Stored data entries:

--------------------------------

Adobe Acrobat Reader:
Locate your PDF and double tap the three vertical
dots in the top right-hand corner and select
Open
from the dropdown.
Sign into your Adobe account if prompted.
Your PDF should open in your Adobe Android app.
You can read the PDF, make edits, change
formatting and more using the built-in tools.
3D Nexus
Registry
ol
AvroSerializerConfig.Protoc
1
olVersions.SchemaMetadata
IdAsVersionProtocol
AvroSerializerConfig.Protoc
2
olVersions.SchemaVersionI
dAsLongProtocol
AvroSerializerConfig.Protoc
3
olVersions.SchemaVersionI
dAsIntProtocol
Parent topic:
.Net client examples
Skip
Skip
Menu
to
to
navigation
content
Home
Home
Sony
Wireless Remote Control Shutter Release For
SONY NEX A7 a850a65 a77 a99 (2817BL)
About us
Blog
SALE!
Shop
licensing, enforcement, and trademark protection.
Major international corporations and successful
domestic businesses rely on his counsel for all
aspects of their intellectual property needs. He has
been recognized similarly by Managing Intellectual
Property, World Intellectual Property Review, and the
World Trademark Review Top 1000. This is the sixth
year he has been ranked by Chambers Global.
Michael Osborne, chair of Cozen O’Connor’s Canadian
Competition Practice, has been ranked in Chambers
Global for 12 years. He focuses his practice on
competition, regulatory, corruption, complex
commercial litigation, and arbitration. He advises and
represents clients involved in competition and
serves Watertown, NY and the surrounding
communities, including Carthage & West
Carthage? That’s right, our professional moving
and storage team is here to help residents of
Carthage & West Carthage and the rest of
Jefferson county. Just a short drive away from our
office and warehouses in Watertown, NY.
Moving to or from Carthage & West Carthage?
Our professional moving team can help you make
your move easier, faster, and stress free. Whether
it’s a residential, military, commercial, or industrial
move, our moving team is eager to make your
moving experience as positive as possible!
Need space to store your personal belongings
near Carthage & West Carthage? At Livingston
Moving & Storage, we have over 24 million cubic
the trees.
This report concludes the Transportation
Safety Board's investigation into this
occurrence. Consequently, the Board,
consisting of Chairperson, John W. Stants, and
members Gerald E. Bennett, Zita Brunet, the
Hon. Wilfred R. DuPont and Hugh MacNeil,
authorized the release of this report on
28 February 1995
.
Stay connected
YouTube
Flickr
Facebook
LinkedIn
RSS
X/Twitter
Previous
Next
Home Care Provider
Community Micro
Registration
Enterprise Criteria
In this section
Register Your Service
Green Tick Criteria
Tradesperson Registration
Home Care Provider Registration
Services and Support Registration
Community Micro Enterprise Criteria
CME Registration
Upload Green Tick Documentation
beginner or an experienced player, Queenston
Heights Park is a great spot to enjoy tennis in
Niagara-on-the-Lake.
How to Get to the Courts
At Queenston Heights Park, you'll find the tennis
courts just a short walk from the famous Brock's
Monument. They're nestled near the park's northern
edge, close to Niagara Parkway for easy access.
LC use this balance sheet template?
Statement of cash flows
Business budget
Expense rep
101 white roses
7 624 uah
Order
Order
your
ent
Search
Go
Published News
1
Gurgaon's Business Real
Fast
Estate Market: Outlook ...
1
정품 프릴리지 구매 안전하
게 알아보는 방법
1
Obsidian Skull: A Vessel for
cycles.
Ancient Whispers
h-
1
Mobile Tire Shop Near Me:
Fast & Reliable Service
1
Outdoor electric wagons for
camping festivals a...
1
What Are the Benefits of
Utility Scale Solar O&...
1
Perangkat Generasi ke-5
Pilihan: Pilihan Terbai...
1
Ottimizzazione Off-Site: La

--------------------------------

Job - In the records above, find the line with "IdAsVersionProtocol"; write out exactly that line and each one after it, stopping after the line with "communities, including Carthage & West".

Exercise output -
IdAsVersionProtocol
AvroSerializerConfig.Protoc
2
olVersions.SchemaVersionI
dAsLongProtocol
AvroSerializerConfig.Protoc
3
olVersions.SchemaVersionI
dAsIntProtocol
Parent topic:
.Net client examples
Skip
Skip
Menu
to
to
navigation
content
Home
Home
Sony
Wireless Remote Control Shutter Release For
SONY NEX A7 a850a65 a77 a99 (2817BL)
About us
Blog
SALE!
Shop
licensing, enforcement, and trademark protection.
Major international corporations and successful
domestic businesses rely on his counsel for all
aspects of their intellectual property needs. He has
been recognized similarly by Managing Intellectual
Property, World Intellectual Property Review, and the
World Trademark Review Top 1000. This is the sixth
year he has been ranked by Chambers Global.
Michael Osborne, chair of Cozen O’Connor’s Canadian
Competition Practice, has been ranked in Chambers
Global for 12 years. He focuses his practice on
competition, regulatory, corruption, complex
commercial litigation, and arbitration. He advises and
represents clients involved in competition and
serves Watertown, NY and the surrounding
communities, including Carthage & West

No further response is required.